I think I see sort of like a datasource to something like crystal reports. Then do you have a script that parses the output to generate parts of the report or are you filling those in by hand?
I think I see sort of like a datasource to something like crystal reports
Datasource to my favorite editor describes it better
Then do you have a script that parses the output to generate parts of the report or are you filling those in by hand?
Unfortunately this is a manual work (for now).
I always wanted to automate this but didn't had the time (or maybe the desire) to actually write the script - shame on me.
I've looked at your profile - are you asking because you might want to do this in esxinfo-cfg itself? \*hint*
It would be great if esxcfg-info would be capable of exporting the info to a CSV file. Then you could easily import it into your favorite editor (or any other application). \*hint*
Here's one thing I use it for...
How can I display what VLAN tags are configured on a physical switch that my ESX server connects to?
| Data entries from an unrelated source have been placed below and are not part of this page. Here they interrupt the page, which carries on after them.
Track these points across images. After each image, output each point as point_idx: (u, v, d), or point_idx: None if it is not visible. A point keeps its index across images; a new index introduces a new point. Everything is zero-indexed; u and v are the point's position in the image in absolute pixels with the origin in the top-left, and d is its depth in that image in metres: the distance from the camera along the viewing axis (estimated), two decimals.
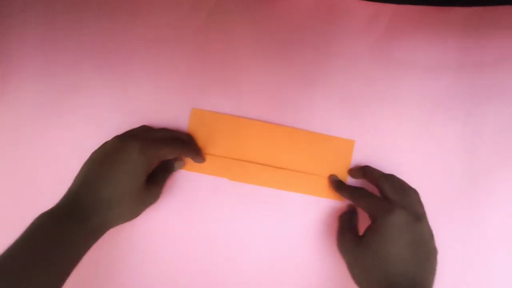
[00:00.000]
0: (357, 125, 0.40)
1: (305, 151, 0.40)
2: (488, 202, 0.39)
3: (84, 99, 0.40)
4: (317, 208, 0.40)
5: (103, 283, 0.40)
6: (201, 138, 0.40)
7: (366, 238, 0.32)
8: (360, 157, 0.40)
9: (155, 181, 0.36)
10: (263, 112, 0.40)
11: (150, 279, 0.40)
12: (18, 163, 0.40)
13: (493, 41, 0.40)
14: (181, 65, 0.41)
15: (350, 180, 0.40)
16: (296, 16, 0.41)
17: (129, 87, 0.40)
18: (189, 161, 0.39)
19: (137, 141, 0.33)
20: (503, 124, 0.39)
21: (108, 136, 0.40)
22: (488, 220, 0.39)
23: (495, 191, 0.39)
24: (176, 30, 0.41)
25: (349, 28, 0.40)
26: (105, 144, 0.34)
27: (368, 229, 0.33)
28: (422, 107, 0.40)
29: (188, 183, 0.40)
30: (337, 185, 0.39)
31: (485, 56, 0.40)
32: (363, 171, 0.38)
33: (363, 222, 0.37)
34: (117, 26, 0.41)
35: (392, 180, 0.35)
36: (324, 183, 0.40)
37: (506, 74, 0.40)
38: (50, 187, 0.40)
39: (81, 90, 0.40)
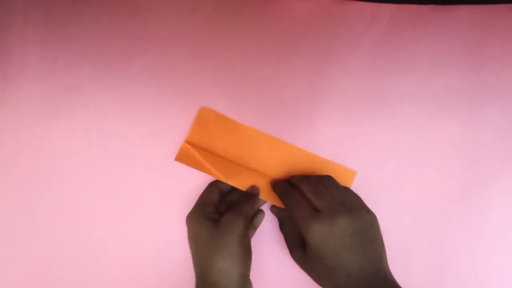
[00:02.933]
0: (357, 125, 0.40)
1: (303, 172, 0.39)
2: (490, 202, 0.39)
3: (84, 99, 0.40)
4: None
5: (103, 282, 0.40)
6: (203, 137, 0.40)
7: (308, 255, 0.33)
8: (360, 158, 0.40)
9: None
10: (262, 112, 0.40)
11: (150, 279, 0.40)
12: (18, 162, 0.40)
13: (495, 41, 0.40)
14: (181, 65, 0.41)
15: None
16: (296, 17, 0.41)
17: (129, 86, 0.40)
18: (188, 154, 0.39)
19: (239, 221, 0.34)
20: (505, 124, 0.39)
21: (107, 136, 0.40)
22: (491, 221, 0.39)
23: (497, 192, 0.39)
24: (175, 30, 0.41)
25: (349, 29, 0.40)
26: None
27: (306, 244, 0.33)
28: (423, 108, 0.40)
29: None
30: (274, 185, 0.38)
31: (487, 56, 0.40)
32: (288, 182, 0.38)
33: None
34: (117, 25, 0.41)
35: (305, 182, 0.35)
36: None
37: (508, 74, 0.39)
38: (50, 187, 0.40)
39: (81, 90, 0.40)
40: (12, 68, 0.40)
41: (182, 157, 0.39)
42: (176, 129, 0.40)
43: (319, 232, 0.31)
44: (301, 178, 0.36)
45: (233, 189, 0.38)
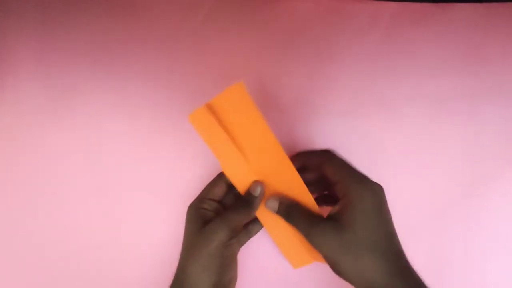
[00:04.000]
0: (358, 125, 0.40)
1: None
2: (490, 204, 0.38)
3: (82, 99, 0.40)
4: None
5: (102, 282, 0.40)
6: (224, 111, 0.32)
7: (348, 224, 0.28)
8: (359, 159, 0.39)
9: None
10: (261, 111, 0.40)
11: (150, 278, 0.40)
12: (16, 163, 0.40)
13: (496, 40, 0.39)
14: (179, 65, 0.40)
15: None
16: (296, 16, 0.40)
17: (127, 87, 0.40)
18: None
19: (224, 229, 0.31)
20: (506, 125, 0.39)
21: (105, 136, 0.40)
22: (491, 222, 0.38)
23: (498, 193, 0.38)
24: (174, 30, 0.41)
25: (350, 28, 0.40)
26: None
27: (346, 210, 0.28)
28: (424, 107, 0.39)
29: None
30: (300, 156, 0.34)
31: (488, 55, 0.39)
32: (300, 158, 0.33)
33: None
34: (115, 25, 0.41)
35: (333, 157, 0.32)
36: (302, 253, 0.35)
37: (509, 74, 0.39)
38: (48, 188, 0.40)
39: (78, 90, 0.40)
40: (9, 68, 0.40)
41: (196, 119, 0.32)
42: (175, 129, 0.40)
43: (370, 196, 0.28)
44: (320, 155, 0.32)
45: None
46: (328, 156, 0.32)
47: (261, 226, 0.36)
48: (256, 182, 0.33)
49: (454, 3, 0.39)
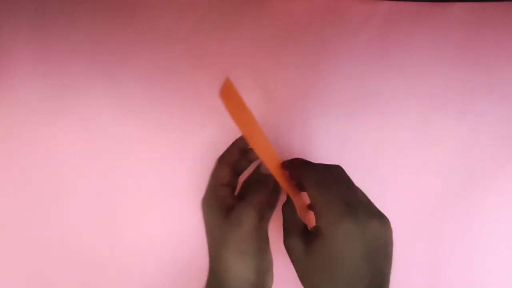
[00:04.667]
0: (353, 123, 0.40)
1: None
2: (486, 200, 0.39)
3: (80, 99, 0.40)
4: None
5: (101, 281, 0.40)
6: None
7: (315, 248, 0.27)
8: (354, 156, 0.40)
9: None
10: (258, 109, 0.40)
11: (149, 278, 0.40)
12: (14, 163, 0.40)
13: (490, 38, 0.40)
14: (176, 64, 0.40)
15: None
16: (291, 14, 0.40)
17: (125, 86, 0.40)
18: None
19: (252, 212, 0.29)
20: (500, 122, 0.39)
21: (103, 136, 0.40)
22: (485, 218, 0.39)
23: (492, 189, 0.39)
24: (171, 29, 0.41)
25: (345, 27, 0.40)
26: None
27: (316, 236, 0.27)
28: (418, 105, 0.40)
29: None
30: (286, 166, 0.32)
31: (482, 53, 0.40)
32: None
33: None
34: (112, 24, 0.41)
35: (315, 169, 0.29)
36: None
37: (503, 71, 0.39)
38: (46, 188, 0.40)
39: (76, 89, 0.40)
40: (6, 68, 0.40)
41: (225, 93, 0.30)
42: (173, 128, 0.40)
43: (350, 231, 0.25)
44: (301, 164, 0.31)
45: (245, 165, 0.34)
46: (308, 178, 0.29)
47: (278, 195, 0.34)
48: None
49: (448, 2, 0.40)
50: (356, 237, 0.26)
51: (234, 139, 0.35)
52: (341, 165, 0.30)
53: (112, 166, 0.40)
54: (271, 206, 0.34)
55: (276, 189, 0.33)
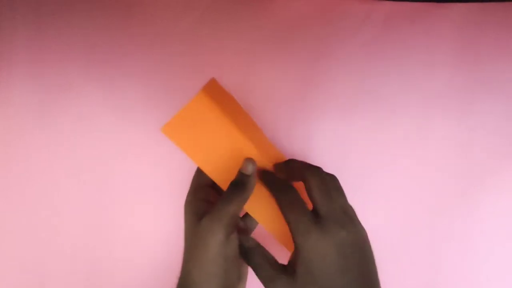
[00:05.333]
0: (351, 124, 0.40)
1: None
2: (485, 199, 0.39)
3: (76, 99, 0.40)
4: None
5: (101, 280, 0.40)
6: (203, 114, 0.30)
7: (296, 278, 0.26)
8: (353, 156, 0.40)
9: None
10: (257, 111, 0.40)
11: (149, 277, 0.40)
12: (9, 163, 0.40)
13: (489, 38, 0.40)
14: (175, 64, 0.40)
15: None
16: (291, 15, 0.40)
17: (122, 86, 0.40)
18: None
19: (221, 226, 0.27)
20: (499, 121, 0.39)
21: (100, 137, 0.40)
22: (484, 218, 0.39)
23: (491, 188, 0.39)
24: (169, 29, 0.41)
25: (345, 27, 0.40)
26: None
27: (294, 259, 0.27)
28: (417, 105, 0.40)
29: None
30: (263, 173, 0.31)
31: (481, 53, 0.40)
32: (286, 166, 0.31)
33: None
34: (110, 24, 0.40)
35: (316, 174, 0.28)
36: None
37: (502, 71, 0.39)
38: (41, 188, 0.40)
39: (72, 89, 0.40)
40: (2, 67, 0.40)
41: (171, 129, 0.30)
42: None
43: (321, 244, 0.26)
44: (309, 166, 0.29)
45: None
46: (279, 188, 0.29)
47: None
48: (247, 159, 0.29)
49: (448, 2, 0.40)
50: (326, 246, 0.26)
51: None
52: (341, 165, 0.30)
53: (109, 167, 0.40)
54: (249, 227, 0.33)
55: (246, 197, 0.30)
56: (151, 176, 0.40)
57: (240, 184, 0.29)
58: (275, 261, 0.29)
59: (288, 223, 0.27)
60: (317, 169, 0.29)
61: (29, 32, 0.40)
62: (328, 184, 0.28)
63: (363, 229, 0.28)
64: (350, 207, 0.29)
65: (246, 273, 0.32)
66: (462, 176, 0.39)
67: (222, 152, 0.30)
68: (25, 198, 0.40)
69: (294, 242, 0.27)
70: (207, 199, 0.31)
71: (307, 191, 0.28)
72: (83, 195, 0.40)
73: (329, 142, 0.40)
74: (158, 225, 0.40)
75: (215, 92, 0.32)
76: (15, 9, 0.40)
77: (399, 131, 0.40)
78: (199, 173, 0.33)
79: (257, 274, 0.29)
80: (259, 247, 0.30)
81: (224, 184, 0.31)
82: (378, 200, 0.39)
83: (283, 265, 0.29)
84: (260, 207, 0.32)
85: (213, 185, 0.32)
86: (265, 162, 0.31)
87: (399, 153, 0.39)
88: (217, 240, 0.27)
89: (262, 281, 0.28)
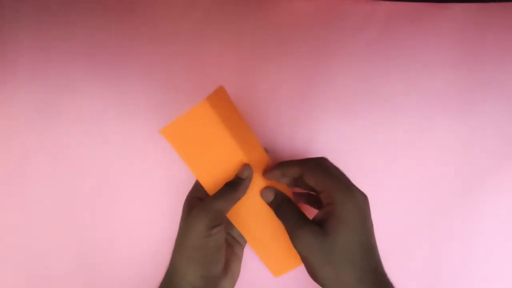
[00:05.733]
0: (353, 123, 0.40)
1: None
2: (484, 199, 0.39)
3: (79, 98, 0.40)
4: None
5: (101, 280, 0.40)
6: (204, 119, 0.31)
7: (330, 232, 0.27)
8: (355, 155, 0.40)
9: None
10: (258, 111, 0.40)
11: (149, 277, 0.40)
12: (13, 162, 0.40)
13: (490, 39, 0.40)
14: (177, 64, 0.40)
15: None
16: (292, 15, 0.41)
17: (124, 86, 0.40)
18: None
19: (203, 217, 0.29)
20: (500, 122, 0.39)
21: (103, 137, 0.40)
22: (484, 218, 0.39)
23: (491, 189, 0.39)
24: (172, 29, 0.41)
25: (346, 27, 0.40)
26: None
27: (329, 219, 0.28)
28: (418, 105, 0.40)
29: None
30: (281, 166, 0.32)
31: (482, 53, 0.40)
32: (281, 170, 0.32)
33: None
34: (112, 25, 0.41)
35: (316, 166, 0.31)
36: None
37: (502, 72, 0.39)
38: (44, 187, 0.40)
39: (75, 90, 0.40)
40: (6, 67, 0.40)
41: (169, 132, 0.31)
42: None
43: (354, 203, 0.28)
44: (297, 161, 0.32)
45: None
46: (308, 167, 0.31)
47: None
48: (245, 165, 0.31)
49: (448, 3, 0.40)
50: (356, 206, 0.28)
51: None
52: (341, 165, 0.31)
53: (111, 166, 0.40)
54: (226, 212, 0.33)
55: (234, 196, 0.31)
56: (153, 176, 0.40)
57: (233, 185, 0.31)
58: (303, 214, 0.30)
59: (327, 188, 0.29)
60: (306, 160, 0.32)
61: (32, 32, 0.40)
62: (323, 165, 0.31)
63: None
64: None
65: (236, 272, 0.34)
66: (462, 176, 0.39)
67: (217, 161, 0.32)
68: (26, 197, 0.40)
69: (331, 199, 0.28)
70: (203, 198, 0.33)
71: (308, 181, 0.30)
72: (85, 194, 0.40)
73: (330, 142, 0.40)
74: (158, 225, 0.40)
75: (219, 101, 0.32)
76: (18, 9, 0.40)
77: (400, 131, 0.40)
78: None
79: (284, 224, 0.30)
80: (288, 201, 0.32)
81: (208, 187, 0.32)
82: (378, 200, 0.39)
83: (308, 218, 0.30)
84: (249, 222, 0.33)
85: None
86: (257, 176, 0.33)
87: (400, 153, 0.40)
88: (199, 229, 0.29)
89: (289, 231, 0.30)
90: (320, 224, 0.28)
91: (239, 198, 0.31)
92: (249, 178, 0.31)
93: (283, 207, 0.32)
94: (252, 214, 0.33)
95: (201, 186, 0.33)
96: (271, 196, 0.32)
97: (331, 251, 0.27)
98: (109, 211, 0.40)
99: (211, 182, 0.32)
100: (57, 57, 0.40)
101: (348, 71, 0.40)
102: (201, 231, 0.29)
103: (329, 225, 0.28)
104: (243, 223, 0.34)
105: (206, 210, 0.29)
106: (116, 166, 0.40)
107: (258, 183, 0.33)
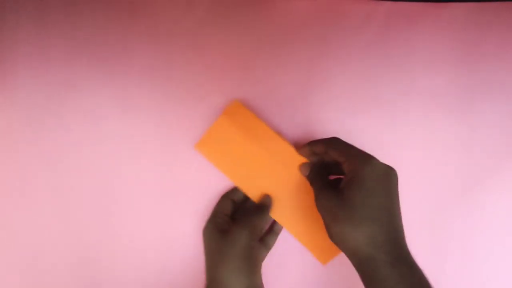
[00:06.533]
0: (353, 124, 0.40)
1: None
2: (485, 198, 0.39)
3: (79, 97, 0.40)
4: None
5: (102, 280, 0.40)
6: (227, 132, 0.37)
7: (347, 193, 0.30)
8: None
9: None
10: (258, 110, 0.40)
11: (149, 277, 0.40)
12: (15, 160, 0.40)
13: (490, 38, 0.40)
14: (178, 63, 0.40)
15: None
16: (293, 15, 0.41)
17: (126, 84, 0.40)
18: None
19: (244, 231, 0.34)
20: (500, 121, 0.39)
21: (103, 135, 0.40)
22: (485, 218, 0.39)
23: (491, 188, 0.39)
24: (172, 27, 0.41)
25: (346, 27, 0.40)
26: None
27: (348, 183, 0.30)
28: (418, 105, 0.40)
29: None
30: (309, 144, 0.36)
31: (482, 53, 0.40)
32: (310, 147, 0.36)
33: None
34: (114, 23, 0.41)
35: (338, 142, 0.34)
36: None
37: (502, 71, 0.39)
38: (45, 185, 0.40)
39: (76, 88, 0.40)
40: (7, 65, 0.40)
41: (203, 146, 0.38)
42: (174, 127, 0.40)
43: (380, 169, 0.30)
44: (323, 139, 0.35)
45: (247, 199, 0.38)
46: (332, 142, 0.34)
47: (274, 240, 0.39)
48: (266, 195, 0.37)
49: (448, 2, 0.40)
50: (380, 171, 0.30)
51: None
52: None
53: (114, 164, 0.40)
54: (265, 246, 0.38)
55: (272, 234, 0.38)
56: (153, 174, 0.40)
57: (261, 206, 0.36)
58: (328, 181, 0.34)
59: (348, 158, 0.32)
60: (334, 138, 0.34)
61: (33, 30, 0.40)
62: (341, 140, 0.33)
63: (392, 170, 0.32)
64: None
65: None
66: (462, 176, 0.39)
67: (249, 167, 0.37)
68: (28, 194, 0.40)
69: (352, 165, 0.31)
70: (226, 222, 0.36)
71: (332, 155, 0.33)
72: (88, 192, 0.40)
73: None
74: (161, 224, 0.40)
75: (237, 112, 0.38)
76: (19, 7, 0.40)
77: (400, 131, 0.40)
78: (219, 206, 0.38)
79: (311, 184, 0.35)
80: (319, 173, 0.35)
81: (249, 191, 0.37)
82: None
83: (334, 186, 0.32)
84: (291, 217, 0.37)
85: (228, 214, 0.37)
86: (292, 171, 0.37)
87: (400, 153, 0.40)
88: (244, 242, 0.33)
89: (314, 190, 0.33)
90: (342, 191, 0.30)
91: (267, 215, 0.36)
92: (269, 206, 0.37)
93: (315, 177, 0.35)
94: (295, 210, 0.37)
95: (219, 213, 0.37)
96: (307, 171, 0.36)
97: (345, 210, 0.29)
98: (110, 209, 0.40)
99: (251, 187, 0.37)
100: (58, 55, 0.40)
101: (348, 71, 0.40)
102: (245, 243, 0.33)
103: (347, 188, 0.30)
104: (287, 220, 0.37)
105: (245, 227, 0.34)
106: (117, 164, 0.40)
107: (294, 179, 0.37)
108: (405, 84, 0.40)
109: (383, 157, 0.39)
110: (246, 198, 0.38)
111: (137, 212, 0.40)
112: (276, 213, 0.37)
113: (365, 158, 0.31)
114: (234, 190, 0.38)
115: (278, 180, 0.37)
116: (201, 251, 0.37)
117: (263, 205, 0.36)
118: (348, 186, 0.30)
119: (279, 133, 0.38)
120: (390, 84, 0.40)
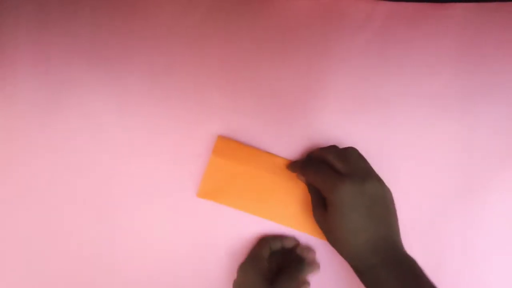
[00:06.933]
0: (353, 124, 0.40)
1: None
2: (485, 199, 0.39)
3: (80, 96, 0.40)
4: None
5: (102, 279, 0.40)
6: (222, 169, 0.39)
7: (329, 219, 0.33)
8: None
9: None
10: (259, 109, 0.40)
11: (149, 277, 0.40)
12: (14, 160, 0.40)
13: (490, 39, 0.40)
14: (178, 63, 0.40)
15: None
16: (293, 14, 0.41)
17: (126, 83, 0.40)
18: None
19: None
20: (500, 122, 0.39)
21: (104, 134, 0.40)
22: (485, 218, 0.39)
23: (492, 188, 0.39)
24: (172, 27, 0.41)
25: (346, 27, 0.40)
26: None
27: (327, 208, 0.33)
28: (418, 105, 0.40)
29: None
30: (287, 168, 0.39)
31: (482, 53, 0.40)
32: (288, 169, 0.39)
33: None
34: (114, 22, 0.41)
35: (332, 150, 0.35)
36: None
37: (502, 72, 0.39)
38: (45, 185, 0.40)
39: (76, 87, 0.40)
40: (7, 64, 0.40)
41: (204, 192, 0.39)
42: (174, 126, 0.40)
43: (348, 191, 0.31)
44: (324, 148, 0.36)
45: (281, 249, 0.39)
46: (306, 167, 0.36)
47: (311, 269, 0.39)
48: (307, 248, 0.39)
49: (448, 2, 0.40)
50: (351, 195, 0.32)
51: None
52: None
53: (113, 163, 0.40)
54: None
55: (306, 286, 0.38)
56: (154, 172, 0.40)
57: (300, 257, 0.38)
58: (320, 197, 0.35)
59: (318, 187, 0.34)
60: (332, 147, 0.36)
61: (33, 29, 0.40)
62: (346, 153, 0.34)
63: (387, 187, 0.34)
64: (374, 171, 0.34)
65: None
66: (463, 176, 0.39)
67: (252, 189, 0.39)
68: (28, 194, 0.40)
69: (326, 199, 0.33)
70: (265, 268, 0.37)
71: (331, 166, 0.34)
72: (87, 192, 0.40)
73: (330, 141, 0.40)
74: (160, 224, 0.40)
75: (224, 147, 0.39)
76: (19, 6, 0.40)
77: (400, 131, 0.40)
78: (258, 247, 0.38)
79: (311, 200, 0.36)
80: (315, 190, 0.36)
81: (264, 214, 0.39)
82: None
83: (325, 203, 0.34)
84: (289, 216, 0.39)
85: (266, 259, 0.37)
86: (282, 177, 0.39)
87: (400, 153, 0.39)
88: None
89: (312, 207, 0.36)
90: (327, 213, 0.33)
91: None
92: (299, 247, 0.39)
93: (310, 191, 0.37)
94: (307, 212, 0.39)
95: (257, 257, 0.37)
96: (304, 180, 0.38)
97: (330, 231, 0.34)
98: (110, 208, 0.40)
99: (264, 210, 0.39)
100: (58, 54, 0.40)
101: (348, 71, 0.40)
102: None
103: (328, 214, 0.33)
104: (301, 224, 0.39)
105: (295, 279, 0.36)
106: (117, 164, 0.40)
107: (298, 186, 0.39)
108: (405, 84, 0.40)
109: (383, 157, 0.40)
110: (282, 246, 0.39)
111: (137, 212, 0.40)
112: (290, 221, 0.39)
113: (335, 185, 0.32)
114: (274, 238, 0.39)
115: (285, 192, 0.39)
116: (201, 251, 0.37)
117: (301, 255, 0.38)
118: (328, 212, 0.33)
119: (267, 151, 0.39)
120: (390, 84, 0.40)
You can see this in the VI client by clicking on the Configuration tab, and then Network Adapters. If you hover the mouse over the "Networks" field of any row in the table and your upstream switch is configured with VLAN tags you will see a whole list of VLAN tags that have been sniffed off of the network.
A better more accurate way to do this via the Service Console is with the esxcfg-info command. The Vlans and networks are listed under the network hint for each adapter. You can type esxcfg-info -n | grep -E -i "_name|Hint" to see a list of all of the network hints for each adapter.
If you want to display what is configured on the ESX vSwitch side you can type esxcfg-vswitch l to display this.
I use it to obtain information about the host a script is running on, parse it through grep and awk and you can get loads of useful info for scripting. I use Perl but you could do it equally as well with shell.
Here's an example of where I've used it.
If you could set up different switches to just get the info about certain thing like "esxcfg-info -n" for say networking information ect
Yes that could be nice.
Just wanted to bump this thread and let you all know that 3.5 has some of the improvements to esxcfg-info.
*) More information about the system has been added.
*) The -F xml and -F perl output formats (sorry no CSV, didn't fit well with the data model). have been added. This may help out those of you trying to parse esxcfg-info. Just note that format is not set in stone and could change release to release.